Experts concur that under more standard economic circumstances, we probably won't witness such extraordinarily low interest rates again. Rates near 7% are historically not considered exceptionally high.
Looking at a St. Louis Fed (FRED) chart that uses Freddie Mac data for the average 30-year, fixed-rate mortgage reveals that these rates were fairly typical from the 1970s to the 1990s, except for a notable surge in the early 1980s. Specifically, mortgage interest rates climbed above 18% during September, October, and November of 1981.

Certainly, this historical viewpoint provides minimal comfort to property owners who might wish to relocate but are constrained by an unprecedentedly low interest rate. These circumstances are prevalent enough in today's market that the low rates from the pandemic period, which prevent homeowners from moving when they otherwise might have, have come to be recognized as the “golden handcuffs.”
Elements influencing mortgage interest rates
The U.S. Economy's condition is likely the primary factor influencing mortgage rates. If lenders grow concerned about inflation, they might increase rates to safeguard their future earnings.
Furthermore, the national debt plays a significant role. When the government's expenditures exceed its revenue, necessitating borrowing, this can lead to increased interest rates.
Home loan demand is also significant. When demand is weak, lenders may lower rates to draw in customers. Conversely, if a large number of individuals are applying for mortgages, lenders might increase rates to manage the increased workload.

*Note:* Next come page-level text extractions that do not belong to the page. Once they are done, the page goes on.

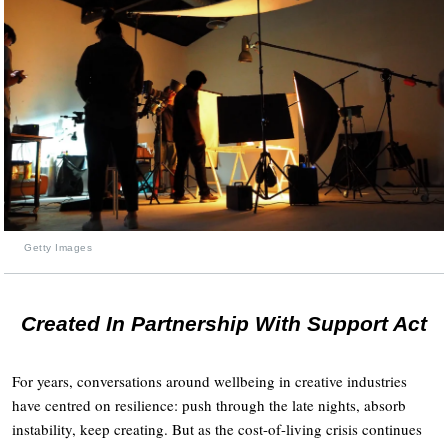
Getty Images
Created In Partnership With Support Act
For years, conversations around wellbeing in creative industries
have centred on resilience: push through the late nights, absorb
instability, keep creating. But as the cost-of-living crisis continues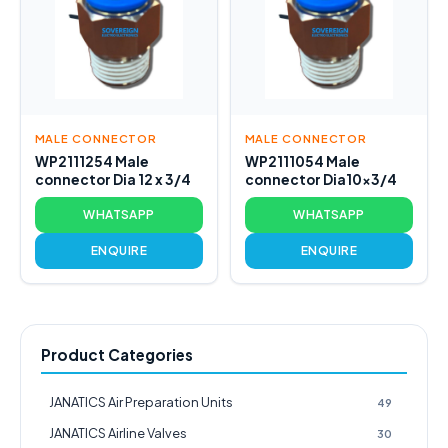
MALE CONNECTOR
MALE CONNECTOR
WP2111254 Male
WP2111054 Male
connector Dia 12 x 3/4
connector Dia10x3/4
WHATSAPP
WHATSAPP
ENQUIRE
ENQUIRE
Product Categories
JANATICS Air Preparation Units
49
JANATICS Airline Valves
30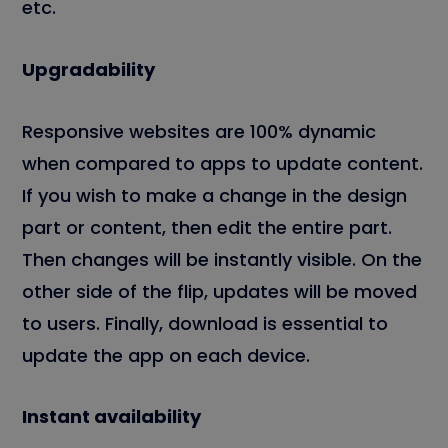
etc.
Upgradability
Responsive websites are 100% dynamic
when compared to apps to update content.
If you wish to make a change in the design
part or content, then edit the entire part.
Then changes will be instantly visible. On the
other side of the flip, updates will be moved
to users. Finally, download is essential to
update the app on each device.
Instant availability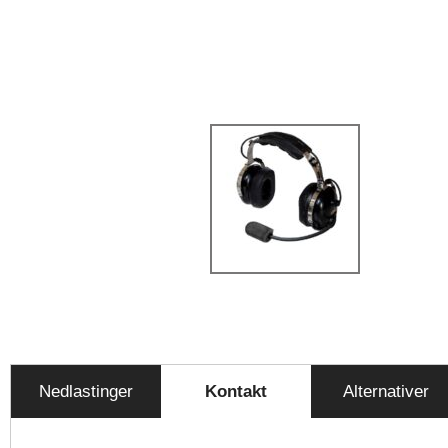
Nedlastinger
Kontakt
Alternativer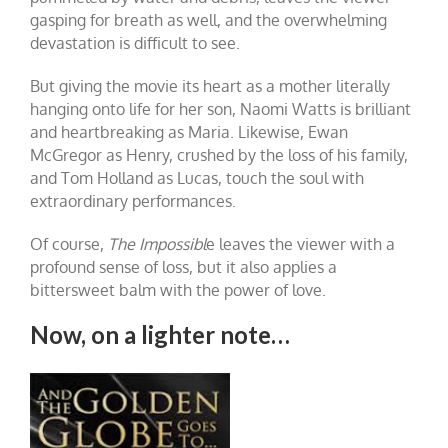
gasping for breath as well, and the overwhelming
devastation is difficult to see.
But giving the movie its heart as a mother literally
hanging onto life for her son, Naomi Watts is brilliant
and heartbreaking as Maria. Likewise, Ewan
McGregor as Henry, crushed by the loss of his family,
and Tom Holland as Lucas, touch the soul with
extraordinary performances.
Of course,
The Impossibl
e leaves the viewer with a
profound sense of loss, but it also applies a
bittersweet balm with the power of love.
Now, on a lighter note…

The Federal Reserve also has a significant function, with the ability to affect mortgage rates through adjustments to the federal funds rate and by engaging in asset purchases or sales.
The federal funds rate's adjustments receive considerable attention. Mortgage rates frequently mirror its upward or downward movements. However, it's vital to grasp that the Fed doesn't directly determine mortgage rates, nor do they consistently align perfectly with the fed funds rate.
The Federal Reserve also impacts mortgage rates through its balance sheet. In periods of economic difficulty, it has the ability to purchase assets such as mortgage-backed securities (MBS) to inject funds into the economy.
However, the Fed has recently been reducing its balance sheet, allowing assets to mature without reinvestment. This action typically leads to higher mortgage rates. Therefore, while attention is focused on reductions in the fed funds rate, the central bank's balance sheet management could have a greater impact on the mortgage rate you're offered.
The significance of comparing mortgage rates
To secure the most suitable mortgage, it's crucial to compare interest rates across various loan types and explore options from multiple financial institutions.
For those with superior credit, a traditional mortgage could be a suitable option. Conversely, if your score falls under 600, an FHA loan might present a possibility that a conventional loan wouldn't.
Investigating choices with various banks, credit unions, and online lenders can substantially impact your total expenses. Freddie Mac's findings suggest that during periods of elevated interest rates, prospective homeowners might reduce their yearly outlays by $600 to $1,200 by seeking quotes from several mortgage providers.